“If This Then That” is a great free web service found at http://ifttt.com and provides a lot of very useful things.
The basic premise is that there is a trigger then an action. You set up “Channels” as they call them for your devices, be that hardware, software or simple time and date data from providers on the internet.
The Weather channel gives you many triggers, such as time, date, weather, sunrise and sunset. These last two are useful if you want your Lego model to light up at night.
This is the output if you send the results to your eMail
Littlebits Cloud Device and Channel
The simplest way to test out the service is to use the LittleBits and Weather channels together.
The LittleBit channel is very easy, it just sends an on or off to the WiFi connected Cloud connected bit. You can buy a starter bundle that contains all you need to light a house simply, and individual components can be bout separately if you want to head this way.
Bricks WWW controls
No end of stuff here.
In this world you can be all over the place when inspiration hits, or you are forced to spend moments waiting for a bus to arrive or a Doctor to see. These times are great for thinking through your ideas and perhaps making some notes.
Given this, I’ve always kept on the lookout for solutions that allow me to get on with things when outside of my normal working environment. I have always favored Apple equipment, but by no means exclusively. The ability to link up your devices can be done on numerous platforms so that your ideas are transferred. Software out there that are the best are the ones that don’t focus on one platform. I list here a few items that may be of interest which I have used whilst doing the projects in this book, as they have enhanced my Lego and digital life in some way.
Dropbox, in a nutshell, creates a folder on your computer that replicate the files in it automatically on all your computers.
I’m a big fan of Dropbox and I use it to keep all my code synchronized over my computers so I can work on it wherever I am. Any file you add or edit on one device is automatically synced with your other devices, and the cloud as well.
You can use it free for enough cloud storage space to easily do hobby projects. Visit http://dropbox.com to sign up, and have a place to easily put your files in a folder that will automatically synchronize with all your devices.
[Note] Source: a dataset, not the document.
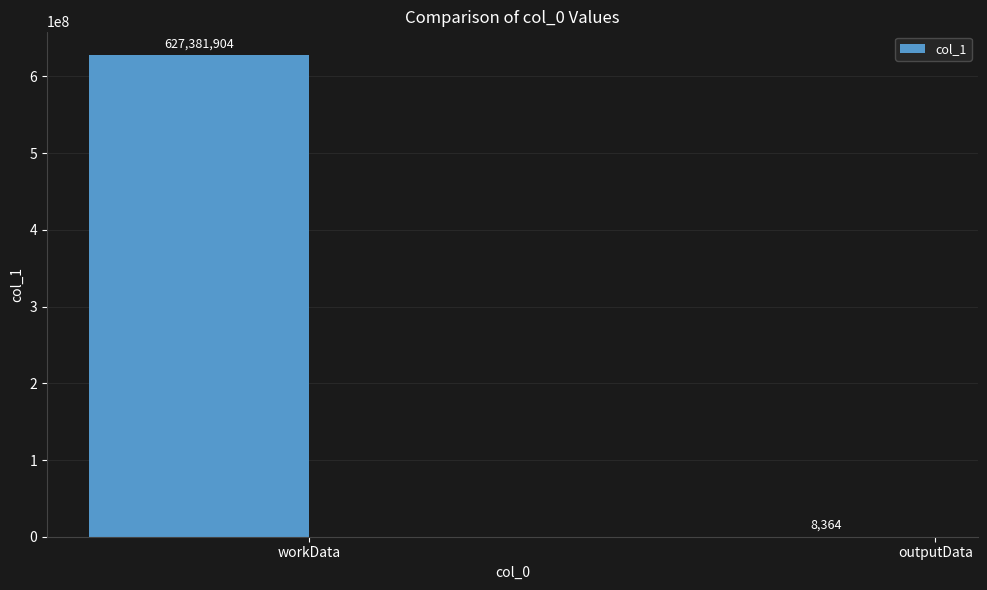

Which category has the highest value across all series?

workData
I use an iPad to keep notes and draw out the circuits for projects. My favourite is ICurcuit, which you can pick up from the App Store for the iPad or iPhone, and helps immensely understanding how your circuits will work.
Omnigraffle / Visio
For creating diagrams you can use good old fashioned pen and paper or use various software packages.
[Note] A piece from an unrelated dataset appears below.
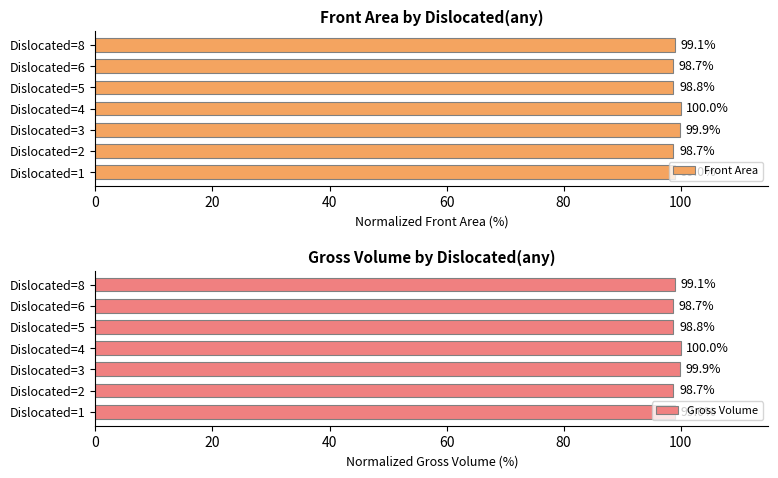

The Front Area series shows 148.3 at Dislocated=2. True or false?

False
The apple pencil or Scribble pen 53 both provide easy natural interfaced that are a lot easier than a mouse.
You can get Omnigraffle for the Mac, in both iPad and Desktop versions. On the PC the similar package is Microsoft Visio.
The Sublime Text editor is my favourite on both the Windows and Mac platforms, it's identical on both, and has an amazing amount of plugins you can add to it including the ability to compile and run your Arduino code straight from it.